Angustias Romero, la protagonista de ‘El Tercer País’, huye andando desde la sierra oriental a la occidental. La persigue una peste que borra la memoria y anula la voluntad. Sus dos hijos han muerto en la travesía, pero no dispone de dinero para sepultarlos. Su marido, aquejado por los síntomas de la epidemia, apenas la ayuda a cargar a sus bebés muertos. La desesperación los conduce hasta el cementerio ilegal en el que una mujer llamada Visitación Salazar, una negra preciosa, forzuda, fiestera y dicharachera, entierra a los muertos que nadie reclama. Una vez que consigue dar sepultura a sus hijos, Angustias Romero ya no puede regresar —¿adónde, si lo ha dejado todo atrás?—, así que decide quedarse a vivir en el camposanto. Tendrá que convencer a Visitación Salazar, un personaje estrambótico, excesivo, entre festivo y trágico, la síntesis perfecta entre piedad, compasión y resiliencia, una mujer que le permitirá trabajar, como mucho, a cambio de techo y comida. En ese mundo al margen, Angustias Romero construirá uno propio.

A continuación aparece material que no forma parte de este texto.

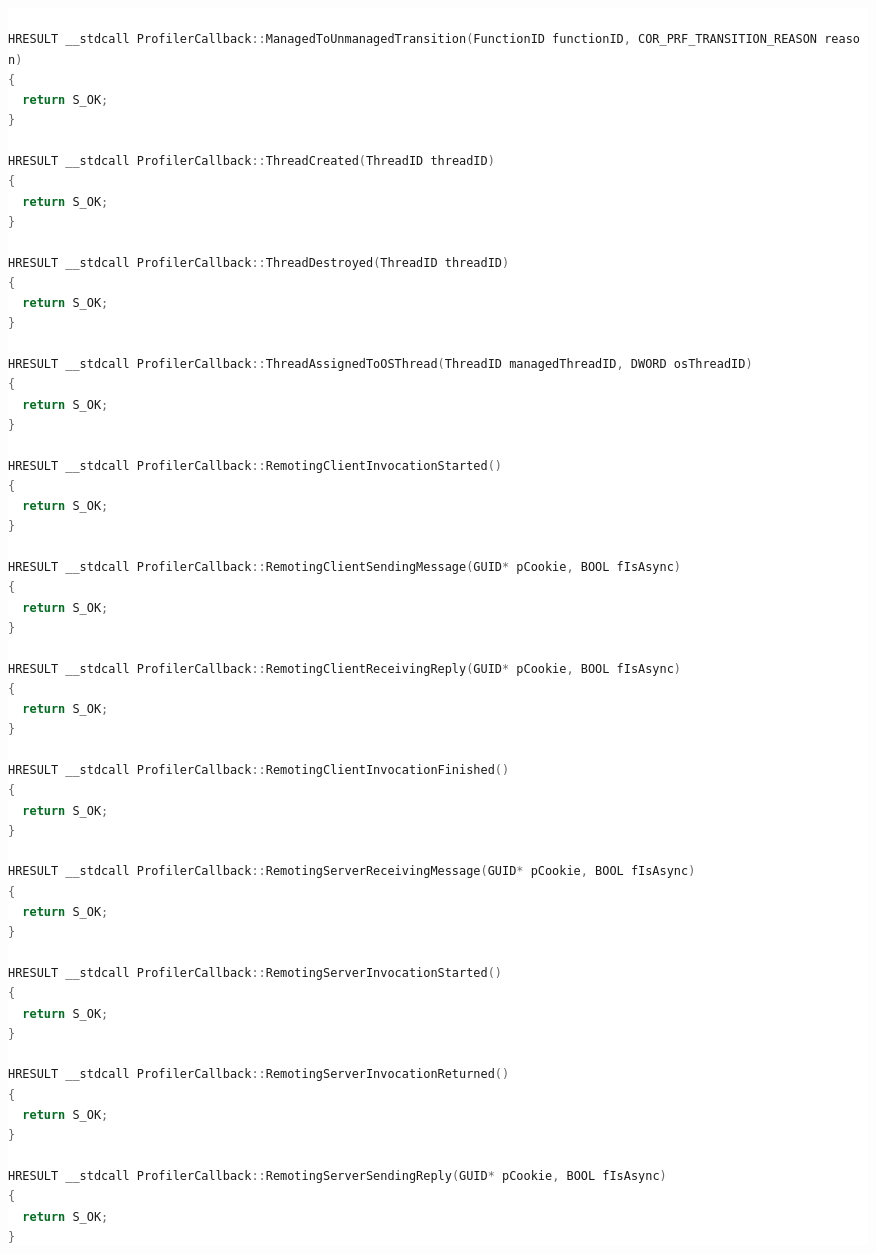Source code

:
 ```cpp

HRESULT __stdcall ProfilerCallback::ManagedToUnmanagedTransition(FunctionID functionID, COR_PRF_TRANSITION_REASON reason)
{
  return S_OK;
}

HRESULT __stdcall ProfilerCallback::ThreadCreated(ThreadID threadID)
{
  return S_OK;
}

HRESULT __stdcall ProfilerCallback::ThreadDestroyed(ThreadID threadID)
{
  return S_OK;
}

HRESULT __stdcall ProfilerCallback::ThreadAssignedToOSThread(ThreadID managedThreadID, DWORD osThreadID)
{
  return S_OK;
}

HRESULT __stdcall ProfilerCallback::RemotingClientInvocationStarted()
{
  return S_OK;
}

HRESULT __stdcall ProfilerCallback::RemotingClientSendingMessage(GUID* pCookie, BOOL fIsAsync)
{
  return S_OK;
}

HRESULT __stdcall ProfilerCallback::RemotingClientReceivingReply(GUID* pCookie, BOOL fIsAsync)
{
  return S_OK;
}

HRESULT __stdcall ProfilerCallback::RemotingClientInvocationFinished()
{
  return S_OK;
}

HRESULT __stdcall ProfilerCallback::RemotingServerReceivingMessage(GUID* pCookie, BOOL fIsAsync)
{
  return S_OK;
}

HRESULT __stdcall ProfilerCallback::RemotingServerInvocationStarted()
{
  return S_OK;
}

HRESULT __stdcall ProfilerCallback::RemotingServerInvocationReturned()
{
  return S_OK;
}

HRESULT __stdcall ProfilerCallback::RemotingServerSendingReply(GUID* pCookie, BOOL fIsAsync)
{
  return S_OK;
}

```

Juntas, Angustias y Visitación forjarán algo parecido a una amistad. Se moverán en un territorio violento en el que los hombres y las mujeres se tratan entre sí como animales: atacan en grupo, se defienden en grupo. Obedecen, delatan, trafican y hasta venden el pelo a cambio de unas monedas para comer. En El Tercer País hay depredación, narcotráfico, violencia, jaurías de perros, ríos que engullen, serpientes que reptan, tumbas pobres, hay polvo, tierra y erosión… Angustias y Visitación viajan—a la manera cervantina— por un territorio arrasado moralmente. Las esperan en cada pueblo el cacique, el matón de turno, el ladrón, el delator, el verdugo. Aprenden a moverse por ese territorio con un único fin: enterrar muertos. Dándole sepultura a quienes no conocen, forjan una ley propia: la resultante del desgarro. Justo por eso, porque hay una Antígona perpetua, la novela es la tumba abierta. Es la desobediencia. La insurrección y su infinita posibilidad de dolor.